Zebrafish are one of the darlings of the scientific research community, known for their ability to regenerate. Scientists can cut off their tails a seemingly infinite number of times and the fish will regrow exact copies without scarring. Because of the zebrafish’s genetic similarities to humans, scientists are also studying them to better understand the human genome.
A scientist at the MDI Biological Laboratory in Bar Harbor, Maine, is using zebrafish to try to understand something often left to psychiatrists and social scientists: early life stress.
Developmental biologist James Coffman is studying how chronic exposure to stress in early life can lead to diseases such as arthritis, asthma, cancer or even mental illness.
Coffman and his team of researchers bathed zebrafish embryos — from 0 to 5 days — with cortisol, a hormone that is naturally produced by the both zebrafish and humans in response to stress. At first, the scientists didn’t observe overt differences between the embryos that received the stress bath and their regularly developing counterparts — until adulthood, several months later.
Coffman and his team looked at how well the fully mature adult zebrafish re-grew their tails, and found that inflammatory genes in the cortisol-treated embryos “displayed a strikingly abnormal response to the tailfin injury.” They noted that the genes normally involved in mounting an inflammatory response were already on in the zebrafish who had received the stress bath, before their tails were cut. And they stayed on. In those fish that didn’t receive the bath early in life, the genes displayed the normal “transient expression,” which means they mount the inflammatory response required to regrow the fin, and then turn off.
The researchers also found that the cortisol-bathed fishes’ immune system did not respond normally to molecular signals presented by infectious bacteria.
“You’re basically setting up the next generations for having health problems through no fault of their own,” Coffman said. “When you’re developing in utero, you have no ability to change your circumstances, and yet you’re being primed for diseases later in life.”
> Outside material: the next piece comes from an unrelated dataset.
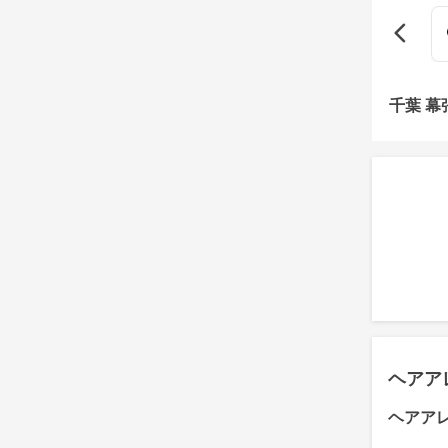
千葉 
ヘアア
ヘアア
This suggests that the fish that experienced chronic stress at the start of life had chronic inflammation and a weakened immune system in adulthood. Coffman said that chronic inflammation occurs when “the defensive cells of the immune system do not obey the body’s instructions to cease fire and stand down, which can result in debilitating diseases ranging from arthritis, asthma and psoriasis to cancer, cardiovascular disease and type II diabetes, and even mental illnesses such as chronic depression and anxiety.”
Humans and zebrafish have basically the same physiological stress-response system, and we’re both also social organisms. Because of these similarities, the social implications of this work are noteworthy.
“Take people who have strong adversity, people in poverty, for example, who are chronically stressed because of their social situation,” Coffman explained. “You’re basically setting up the next generations for having health problems through no fault of their own. When you’re developing in a uterus, you have no ability to change your circumstances, and yet you’re being primed for diseases later in life.”
Coffman, who started studying this just four years ago, and had his first paper on it published late last year, is quick to qualify his work.
“I’m a Johnny-come-lately in this field,” he said. He’s finding fresh evidence of biological pathways that experts studying early life stress have known for years. But his colleagues in other fields appreciate the work.
“What is he adding? At least in the zebrafish, some evidence for what these mechanisms might be, and that’s interesting,” said Megan Gunnar, a leader in early childhood research and director of the Institute of Child Development at the University of Minnesota. “It’s not going to translate directly to humans because we are not a fish. But, the more models you have, the more you can ask, ‘What is the human chapter to this story? How might it be written?’”
Developmental Biologist James Coffman, Ph.D., is Associate Professor at the Kathryn Davis Center for Regenerative Biology at the MDI Biological Laboratory and the Principle Investigator of the Maine IDeA Network for Biomedical Research Excellence (INBRE)
Coffman says we, as a society, already know how to combat early childhood stress.
“We know that for people who have strong social support, be it family support, or just not having to worry about things, stress is not as much of a problem,” he said. “So you can imagine that by causing anything that is going to reduce the amount of social support that you have in a society is going to significantly increase the public health burden in future generations simply by making chronic stress more of a problem.”
Coffman hopes his and others’ work will identify new avenues for therapies designed to lessen the disease risk caused by early life stress. And he hopes there will be some cross-pollination between the disciplines.
“What are the gaps in knowledge that the people who are working with humans have, that could benefit from an experimental model?”
Coffman got into this work because he wanted to learn more about how the aging process worked.
“I became interested in the relationship between stress and aging because stress is something that we know seems to promote aging, and people who are chronically stressed age before our eyes,” he said.
He wasn’t thinking at first about human children living in adverse conditions.
“It’s really opened my eyes,” he said.